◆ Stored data
------------------------

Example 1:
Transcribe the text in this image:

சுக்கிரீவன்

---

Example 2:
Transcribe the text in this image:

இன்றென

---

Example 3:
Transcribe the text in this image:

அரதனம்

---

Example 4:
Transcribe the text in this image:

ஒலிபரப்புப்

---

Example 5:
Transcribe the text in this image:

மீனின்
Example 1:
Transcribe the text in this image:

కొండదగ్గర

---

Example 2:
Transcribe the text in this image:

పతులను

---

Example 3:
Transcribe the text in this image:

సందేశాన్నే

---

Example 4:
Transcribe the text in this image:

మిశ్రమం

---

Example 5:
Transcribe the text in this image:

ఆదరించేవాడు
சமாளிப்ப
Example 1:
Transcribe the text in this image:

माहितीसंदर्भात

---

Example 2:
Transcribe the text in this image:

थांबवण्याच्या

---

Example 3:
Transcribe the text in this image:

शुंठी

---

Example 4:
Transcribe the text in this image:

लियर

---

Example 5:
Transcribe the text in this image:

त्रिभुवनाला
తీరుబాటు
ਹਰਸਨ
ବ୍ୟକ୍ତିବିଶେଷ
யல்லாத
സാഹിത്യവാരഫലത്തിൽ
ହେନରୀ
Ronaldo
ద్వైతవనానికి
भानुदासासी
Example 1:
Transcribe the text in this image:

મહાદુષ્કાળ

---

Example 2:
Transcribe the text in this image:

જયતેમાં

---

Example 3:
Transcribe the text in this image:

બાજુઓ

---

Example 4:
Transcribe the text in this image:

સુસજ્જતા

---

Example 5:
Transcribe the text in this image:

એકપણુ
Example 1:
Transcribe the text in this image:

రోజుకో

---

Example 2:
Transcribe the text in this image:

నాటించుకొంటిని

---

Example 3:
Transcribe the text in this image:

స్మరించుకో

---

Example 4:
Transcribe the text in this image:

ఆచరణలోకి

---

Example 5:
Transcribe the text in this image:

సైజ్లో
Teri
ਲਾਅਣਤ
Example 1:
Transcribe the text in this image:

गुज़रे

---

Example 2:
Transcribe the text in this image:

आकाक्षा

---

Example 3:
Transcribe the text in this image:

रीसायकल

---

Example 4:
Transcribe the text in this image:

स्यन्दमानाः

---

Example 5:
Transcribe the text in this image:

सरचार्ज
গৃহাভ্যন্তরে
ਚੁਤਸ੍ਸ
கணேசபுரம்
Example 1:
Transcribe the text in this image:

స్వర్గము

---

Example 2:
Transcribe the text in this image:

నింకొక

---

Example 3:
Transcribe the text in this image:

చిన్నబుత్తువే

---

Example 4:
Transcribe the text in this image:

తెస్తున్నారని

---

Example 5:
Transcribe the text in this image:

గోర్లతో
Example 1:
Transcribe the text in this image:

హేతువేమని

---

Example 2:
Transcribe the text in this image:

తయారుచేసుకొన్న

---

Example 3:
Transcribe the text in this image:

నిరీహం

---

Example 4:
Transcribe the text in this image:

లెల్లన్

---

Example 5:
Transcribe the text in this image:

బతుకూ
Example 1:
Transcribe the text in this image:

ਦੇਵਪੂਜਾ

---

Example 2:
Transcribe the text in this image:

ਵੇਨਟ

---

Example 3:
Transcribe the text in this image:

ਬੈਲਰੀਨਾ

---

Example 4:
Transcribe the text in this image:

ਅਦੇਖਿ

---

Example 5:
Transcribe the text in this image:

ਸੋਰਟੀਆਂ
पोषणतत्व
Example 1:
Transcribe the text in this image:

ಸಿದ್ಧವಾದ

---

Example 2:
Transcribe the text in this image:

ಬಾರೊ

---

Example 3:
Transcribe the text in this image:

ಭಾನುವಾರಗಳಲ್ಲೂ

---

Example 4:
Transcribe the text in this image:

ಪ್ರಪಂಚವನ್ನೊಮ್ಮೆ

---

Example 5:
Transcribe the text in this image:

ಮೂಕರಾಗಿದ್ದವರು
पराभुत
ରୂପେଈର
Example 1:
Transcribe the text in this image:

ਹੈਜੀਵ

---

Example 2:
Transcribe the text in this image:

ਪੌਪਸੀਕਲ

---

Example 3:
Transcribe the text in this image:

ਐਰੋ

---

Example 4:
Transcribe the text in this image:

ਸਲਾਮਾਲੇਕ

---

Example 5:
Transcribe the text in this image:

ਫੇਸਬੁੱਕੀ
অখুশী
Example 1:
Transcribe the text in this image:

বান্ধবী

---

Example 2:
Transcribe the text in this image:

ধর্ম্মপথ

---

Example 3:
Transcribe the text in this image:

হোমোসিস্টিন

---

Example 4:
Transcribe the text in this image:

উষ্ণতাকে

------------------------

◆ Your goal
Please print out every entry again, exactly as it reads.

◆ Exercise solution
Example 1:
Transcribe the text in this image:

சுக்கிரீவன்

---

Example 2:
Transcribe the text in this image:

இன்றென

---

Example 3:
Transcribe the text in this image:

அரதனம்

---

Example 4:
Transcribe the text in this image:

ஒலிபரப்புப்

---

Example 5:
Transcribe the text in this image:

மீனின்
Example 1:
Transcribe the text in this image:

కొండదగ్గర

---

Example 2:
Transcribe the text in this image:

పతులను

---

Example 3:
Transcribe the text in this image:

సందేశాన్నే

---

Example 4:
Transcribe the text in this image:

మిశ్రమం

---

Example 5:
Transcribe the text in this image:

ఆదరించేవాడు
சமாளிப்ப
Example 1:
Transcribe the text in this image:

माहितीसंदर्भात

---

Example 2:
Transcribe the text in this image:

थांबवण्याच्या

---

Example 3:
Transcribe the text in this image:

शुंठी

---

Example 4:
Transcribe the text in this image:

लियर

---

Example 5:
Transcribe the text in this image:

त्रिभुवनाला
తీరుబాటు
ਹਰਸਨ
ବ୍ୟକ୍ତିବିଶେଷ
யல்லாத
സാഹിത്യവാരഫലത്തിൽ
ହେନରୀ
Ronaldo
ద్వైతవనానికి
भानुदासासी
Example 1:
Transcribe the text in this image:

મહાદુષ્કાળ

---

Example 2:
Transcribe the text in this image:

જયતેમાં

---

Example 3:
Transcribe the text in this image:

બાજુઓ

---

Example 4:
Transcribe the text in this image:

સુસજ્જતા

---

Example 5:
Transcribe the text in this image:

એકપણુ
Example 1:
Transcribe the text in this image:

రోజుకో

---

Example 2:
Transcribe the text in this image:

నాటించుకొంటిని

---

Example 3:
Transcribe the text in this image:

స్మరించుకో

---

Example 4:
Transcribe the text in this image:

ఆచరణలోకి

---

Example 5:
Transcribe the text in this image:

సైజ్లో
Teri
ਲਾਅਣਤ
Example 1:
Transcribe the text in this image:

गुज़रे

---

Example 2:
Transcribe the text in this image:

आकाक्षा

---

Example 3:
Transcribe the text in this image:

रीसायकल

---

Example 4:
Transcribe the text in this image:

स्यन्दमानाः

---

Example 5:
Transcribe the text in this image:

सरचार्ज
গৃহাভ্যন্তরে
ਚੁਤਸ੍ਸ
கணேசபுரம்
Example 1:
Transcribe the text in this image:

స్వర్గము

---

Example 2:
Transcribe the text in this image:

నింకొక

---

Example 3:
Transcribe the text in this image:

చిన్నబుత్తువే

---

Example 4:
Transcribe the text in this image:

తెస్తున్నారని

---

Example 5:
Transcribe the text in this image:

గోర్లతో
Example 1:
Transcribe the text in this image:

హేతువేమని

---

Example 2:
Transcribe the text in this image:

తయారుచేసుకొన్న

---

Example 3:
Transcribe the text in this image:

నిరీహం

---

Example 4:
Transcribe the text in this image:

లెల్లన్

---

Example 5:
Transcribe the text in this image:

బతుకూ
Example 1:
Transcribe the text in this image:

ਦੇਵਪੂਜਾ

---

Example 2:
Transcribe the text in this image:

ਵੇਨਟ

---

Example 3:
Transcribe the text in this image:

ਬੈਲਰੀਨਾ

---

Example 4:
Transcribe the text in this image:

ਅਦੇਖਿ

---

Example 5:
Transcribe the text in this image:

ਸੋਰਟੀਆਂ
पोषणतत्व
Example 1:
Transcribe the text in this image:

ಸಿದ್ಧವಾದ

---

Example 2:
Transcribe the text in this image:

ಬಾರೊ

---

Example 3:
Transcribe the text in this image:

ಭಾನುವಾರಗಳಲ್ಲೂ

---

Example 4:
Transcribe the text in this image:

ಪ್ರಪಂಚವನ್ನೊಮ್ಮೆ

---

Example 5:
Transcribe the text in this image:

ಮೂಕರಾಗಿದ್ದವರು
पराभुत
ରୂପେଈର
Example 1:
Transcribe the text in this image:

ਹੈਜੀਵ

---

Example 2:
Transcribe the text in this image:

ਪੌਪਸੀਕਲ

---

Example 3:
Transcribe the text in this image:

ਐਰੋ

---

Example 4:
Transcribe the text in this image:

ਸਲਾਮਾਲੇਕ

---

Example 5:
Transcribe the text in this image:

ਫੇਸਬੁੱਕੀ
অখুশী
Example 1:
Transcribe the text in this image:

বান্ধবী

---

Example 2:
Transcribe the text in this image:

ধর্ম্মপথ

---

Example 3:
Transcribe the text in this image:

হোমোসিস্টিন

---

Example 4:
Transcribe the text in this image:

উষ্ণতাকে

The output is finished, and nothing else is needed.